Helping Cuda on the Host to monopolize a core

I have a multi-threaded Java app that uses Cuda via JNI.

The system it is running on is RHEL 7, Cuda 10.2, 2 CPUs with 8 cores each, and 4 GPUs. Hyper-threading turned off.

I need to do some matrix multiplication. I have 8 Java threads. The first 4 threads each get one GPU to use, the last four threads use the Intel MKL to do the matrix multiplication.

For the Cuda calls, the host code fires off a matrix multiplication request, then calls cudaDeviceSynchronize (). When this returns it calls code to check if the multiplication results have converged, and makes another call to cudaDeviceSynchronize (0 while it waits for an answer.

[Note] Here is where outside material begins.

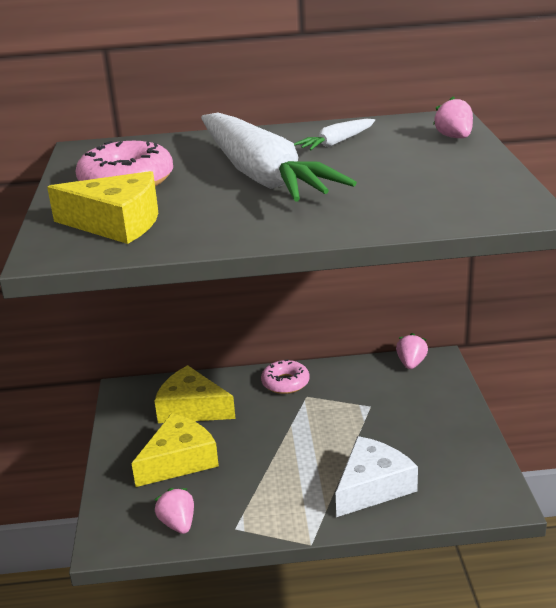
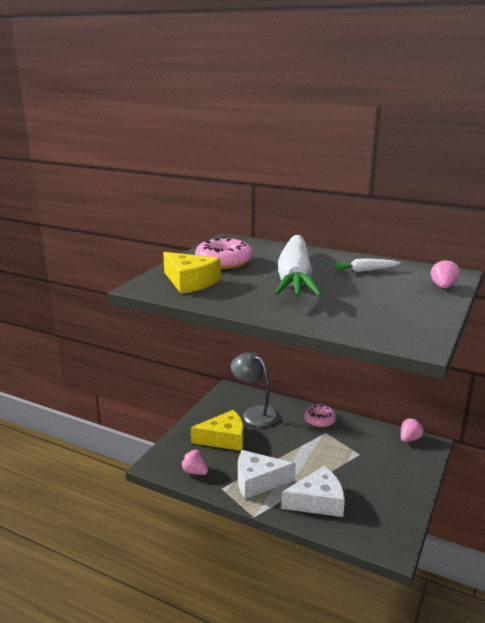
camera: 30 degrees right, 5 degrees down
yellow cheese [155,365,236,423] -> grey lamp [231,352,279,427]
pink strawberry [155,488,194,534] -> pink strawberry turned 60 degrees counterclockwise [180,449,208,475]
none -> white cheese [238,450,296,499]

Before I run my program, I call
export MKL_NUM_THREADS=
with a value ranging from 4 to 16

The bigger the number I assign to MKL_NUM_THREADS, the longer the Cuda code takes to run. (Yes, the MKL code goes faster. But the speedup in the MKL code is far and away overwhelmed by the slowdown in the Cuda code.)

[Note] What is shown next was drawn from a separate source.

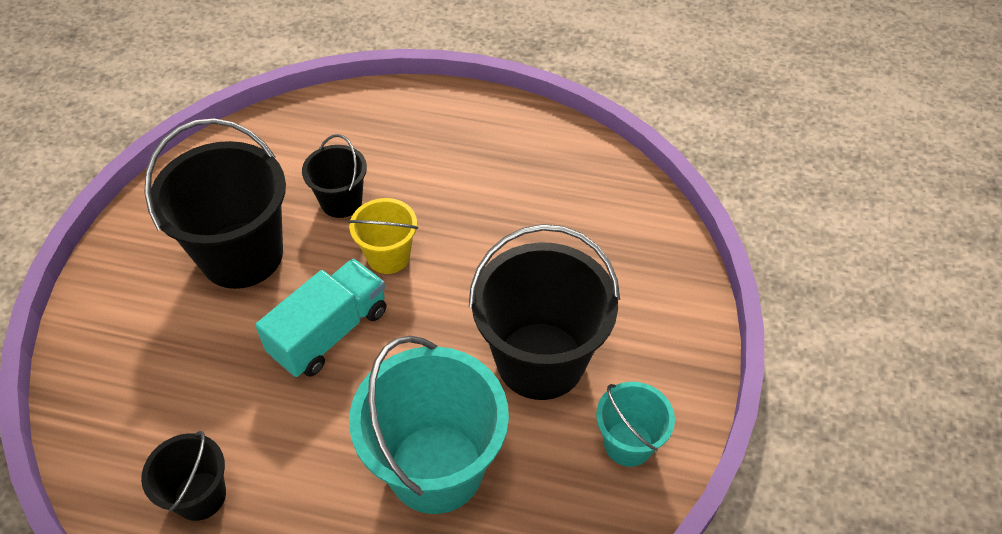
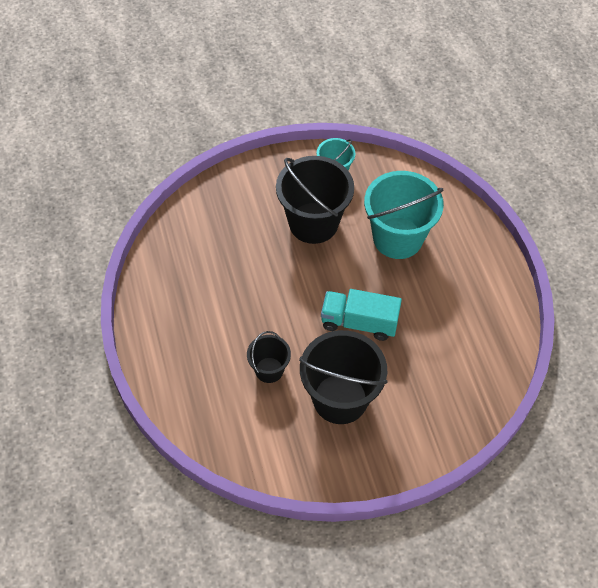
camera: 120 degrees left, 5 degrees up
black bucket [141,431,226,521] -> none
yellow bucket [348,198,418,274] -> none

Is there any way I can keep the MKL code from grabbing CPU cycles from the cores that are running the Host Cuda code? Is there a better routine to call than cudaDeviceSynchronize? (I’m assuming that the slowdown comes from MKL usage of the Core meaning that cudaDeviceSynchronize doesn’t return just as soon as the Cuda code on the GPU is done.)

Any thoughts or suggestions greatly appreciated.

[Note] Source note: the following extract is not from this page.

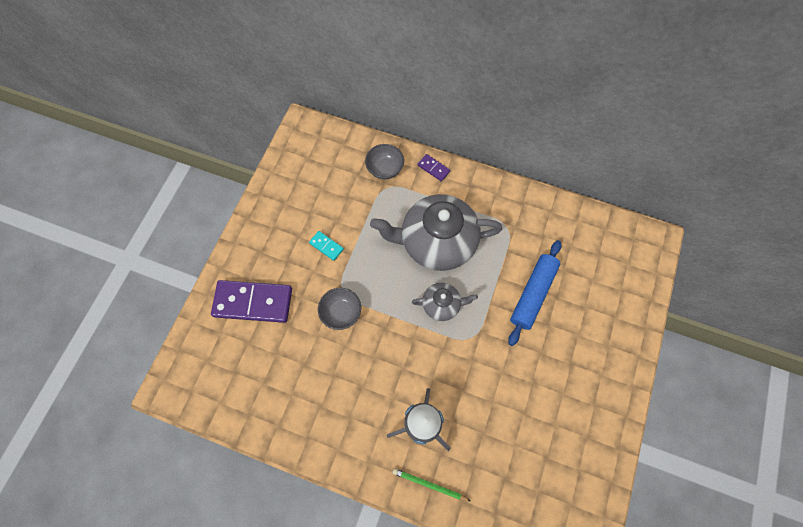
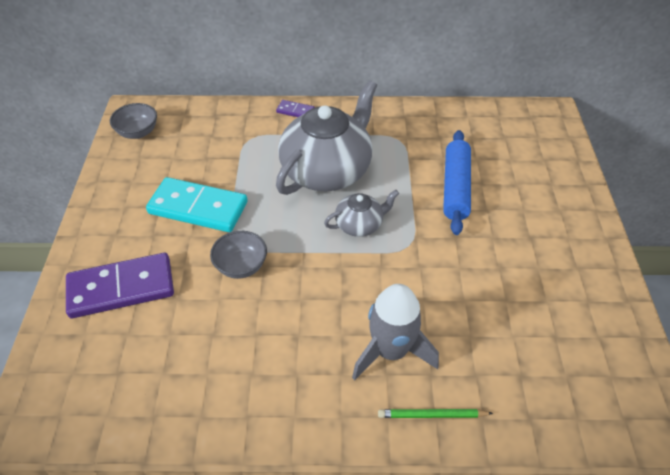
camera: 20 degrees left, 20 degrees down
turquoise domino [309,231,344,261] -> turquoise domino [146,177,248,232], size x2.22
grey bowl [365,144,404,179] -> grey bowl moved to [110,103,157,139]
grey teapot [370,194,502,271] -> grey teapot turned 150 degrees clockwise [276,80,377,195]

The CUDA driver is host code. The CUDA runtime is host code. Your own CUDA-accelerate app contains host code. All this host code competes with other host code for resources (CPU cores, access to system memory), and is also impacted by dynamic CPU down clocking due to higher load on the CPU or use of AVX2.

Reserving CPU cores for CUDA’s host code would therefore only partially address the effects you observe, but it is worth a try. For long-running applications I sometimes do this manually using system-level affinity facilities, with positive impact in the single digit percent. No two applications are alike so your results could easily differ.

Hand-wavy pointer: Intel’s runtime library provides a thread-affinity interface which you might want to explore:

https://software.intel.com/en-us/cpp-compiler-developer-guide-and-reference-thread-affinity-interface-linux-and-windows

I haven’t really played with this and I have never used Java; maybe other forum participants can provide deeper insights.